An innovative special moment frame connection using the SidePlate moment connection technology was developed and tested at the Powel Laboratories at the University of California, San Diego (UCSD). This connection uses two interconnecting parallel plates that sandwich and connect the beam(s) to the column and features a physical separation, or gap, between the face of the column flange and the end of the beam, as shown in Figure 1. The load is transferred from the beam to the column through a series of connecting plates and angles all of which are welded in the shop and then bolted in the field. The tested connections comprised of Wide-flange, Built-up Box and HSS (Tube) Columns and rolled and built-up wide-flange beams with three different configurations, namely Standard, Narrow and Tuck. The test specimens were loaded in a displacement control mode using hydraulic actuators in accordance with the Chapter K of the AISC 341-16, Seismic Provisions for Structural Steel Buildings. Tested connections exhibited predictable, ductile behavior and met the established AISC’s requirements for special moment frame (SMF) connections with average 50% additional deformation capacity.

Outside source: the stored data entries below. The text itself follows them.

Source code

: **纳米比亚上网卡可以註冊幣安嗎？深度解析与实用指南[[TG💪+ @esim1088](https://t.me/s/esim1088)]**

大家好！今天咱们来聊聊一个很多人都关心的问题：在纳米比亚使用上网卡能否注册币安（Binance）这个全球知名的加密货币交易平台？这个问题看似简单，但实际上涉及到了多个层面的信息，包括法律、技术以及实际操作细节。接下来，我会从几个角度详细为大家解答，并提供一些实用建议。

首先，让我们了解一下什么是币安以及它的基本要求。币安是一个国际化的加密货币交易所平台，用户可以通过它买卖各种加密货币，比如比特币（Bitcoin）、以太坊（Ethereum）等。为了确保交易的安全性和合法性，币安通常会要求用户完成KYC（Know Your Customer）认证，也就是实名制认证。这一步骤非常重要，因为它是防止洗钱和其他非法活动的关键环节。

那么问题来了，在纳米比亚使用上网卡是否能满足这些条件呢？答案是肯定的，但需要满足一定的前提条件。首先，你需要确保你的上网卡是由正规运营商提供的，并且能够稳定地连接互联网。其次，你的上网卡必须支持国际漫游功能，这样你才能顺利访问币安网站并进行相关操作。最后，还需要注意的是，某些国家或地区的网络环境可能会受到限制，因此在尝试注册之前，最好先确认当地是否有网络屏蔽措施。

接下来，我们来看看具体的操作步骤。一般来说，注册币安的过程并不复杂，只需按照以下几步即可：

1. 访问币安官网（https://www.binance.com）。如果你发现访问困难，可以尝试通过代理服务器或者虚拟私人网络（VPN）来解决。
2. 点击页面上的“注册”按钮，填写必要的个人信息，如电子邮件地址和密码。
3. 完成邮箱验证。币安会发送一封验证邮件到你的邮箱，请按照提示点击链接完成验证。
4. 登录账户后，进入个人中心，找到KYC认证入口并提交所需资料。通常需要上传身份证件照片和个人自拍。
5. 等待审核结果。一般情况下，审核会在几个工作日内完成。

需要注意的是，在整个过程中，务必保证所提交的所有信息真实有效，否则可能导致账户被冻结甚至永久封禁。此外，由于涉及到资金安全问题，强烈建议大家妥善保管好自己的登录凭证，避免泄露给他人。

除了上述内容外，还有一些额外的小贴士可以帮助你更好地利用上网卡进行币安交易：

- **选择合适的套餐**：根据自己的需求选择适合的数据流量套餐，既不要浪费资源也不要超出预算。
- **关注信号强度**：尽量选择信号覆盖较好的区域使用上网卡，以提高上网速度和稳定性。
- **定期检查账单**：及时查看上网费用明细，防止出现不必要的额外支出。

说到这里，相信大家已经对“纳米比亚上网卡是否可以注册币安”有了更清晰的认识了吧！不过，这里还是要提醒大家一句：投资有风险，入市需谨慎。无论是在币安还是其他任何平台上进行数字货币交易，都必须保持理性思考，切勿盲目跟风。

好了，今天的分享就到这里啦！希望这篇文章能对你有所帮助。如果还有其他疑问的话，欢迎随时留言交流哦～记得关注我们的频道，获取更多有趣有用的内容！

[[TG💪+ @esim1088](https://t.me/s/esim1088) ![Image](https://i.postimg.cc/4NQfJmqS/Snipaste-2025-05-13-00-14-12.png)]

The following techniques were employed and lessons were learned in the development of the connection and the successful conduction of the tests:
1. The panel zone regions are substantially strengthened to force plastic hinging into the beam.
2. The additional side plate extensions cause the beam to hinge further out from the column face, which acts to effectively dissipate more energy without increasing the beam size.
3. The configuration requires only welds parallel to the direction of load providing maximum possible ductility in the welds.
4. Substantial finite element analyses were conducted to optimize weld hold-backs and weld-end profiles to reduce stress concentration at the points of load transfer from the beam to the connection. This results in a balanced and smooth load transfer according to the test results.
5. Only fillet welds are used in the configuration, ensuring that there is no notch effect in the root of the welds.
6. Every detail in every part of the connection was thoroughly studied to make sure that there is neither a high triaxial stress state nor notch effects.
Thorough finite element analysis is conducted if there are any changes or new features to the specification/construction of the connection.